## Data section:
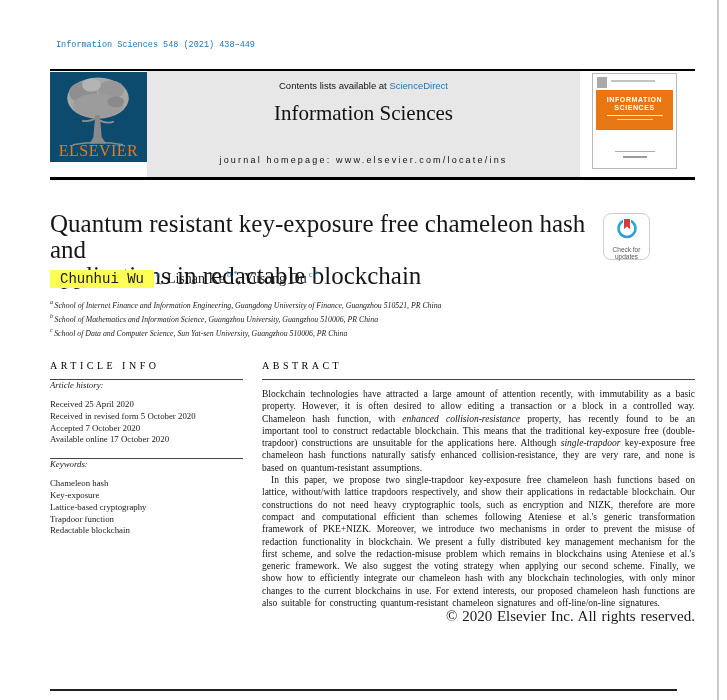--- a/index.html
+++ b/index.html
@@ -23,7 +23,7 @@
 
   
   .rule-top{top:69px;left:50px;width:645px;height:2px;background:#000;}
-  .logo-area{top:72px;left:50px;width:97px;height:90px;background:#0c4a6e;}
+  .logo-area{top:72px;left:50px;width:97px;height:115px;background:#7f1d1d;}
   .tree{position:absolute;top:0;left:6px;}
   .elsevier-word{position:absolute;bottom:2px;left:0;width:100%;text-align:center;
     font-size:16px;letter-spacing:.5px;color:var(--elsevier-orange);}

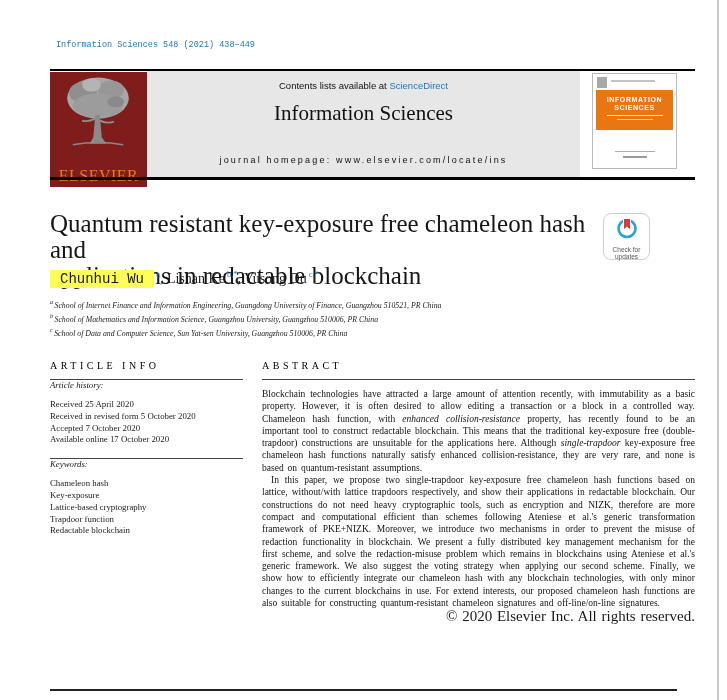--- a/index.html
+++ b/index.html
@@ -58,7 +58,7 @@
   
   .authors{top:269px;left:50px;font-size:14px;color:#161616;}
   .authors sup{font-size:8.5px;color:var(--link-blue);}
-  .hl{background:var(--highlight-yellow);padding:1px 10px;font-family:Liberation Mono, monospace;}
+  .hl{background:var(--highlight-yellow);padding:1px 4px;}
 
   
   .affils{top:297px;left:50px;width:600px;font-style:italic;font-size:7.8px;line-height:11.5px;color:#222;}

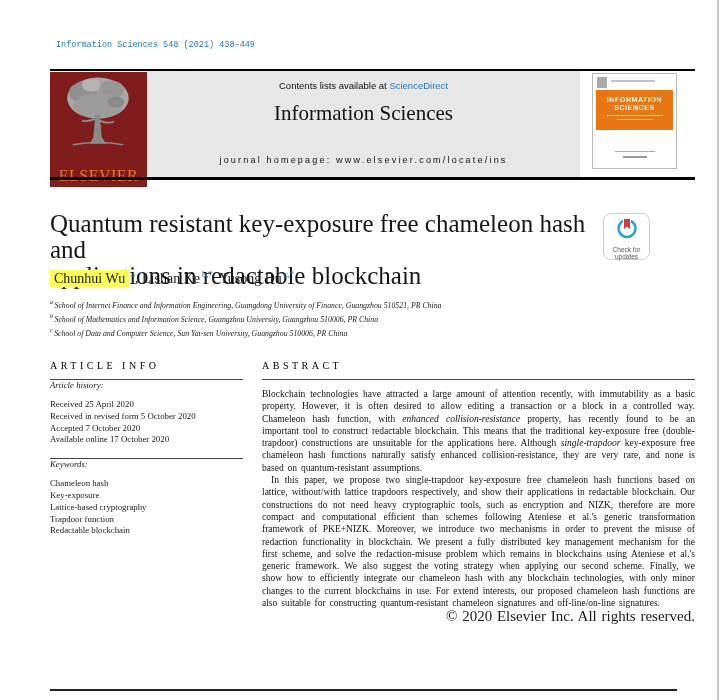--- a/index.html
+++ b/index.html
@@ -69,7 +69,7 @@
   .col-right{top:360px;left:262px;width:433px;}
   .section-head{font-size:10px;letter-spacing:3.5px;color:#000;}
   .thin-rule{height:1px;background:#444;margin-top:8px;}
-  .hist-label,.kw-label{font-style:italic;font-size:8.8px;margin-top:0;}
+  .hist-label,.kw-label{font-style:italic;font-size:8.8px;margin-top:11px;}
   .info-lines{font-size:8.8px;line-height:11.8px;margin-top:9px;}
   .kw-rule{height:1px;background:#444;margin-top:12px;}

## Exercise:
Report back every line of the entries in which "margin" occurs.

## Result:
   .thin-rule{height:1px;background:#444;margin-top:8px;}
-  .hist-label,.kw-label{font-style:italic;font-size:8.8px;margin-top:0;}
+  .hist-label,.kw-label{font-style:italic;font-size:8.8px;margin-top:11px;}
   .info-lines{font-size:8.8px;line-height:11.8px;margin-top:9px;}
   .kw-rule{height:1px;background:#444;margin-top:12px;}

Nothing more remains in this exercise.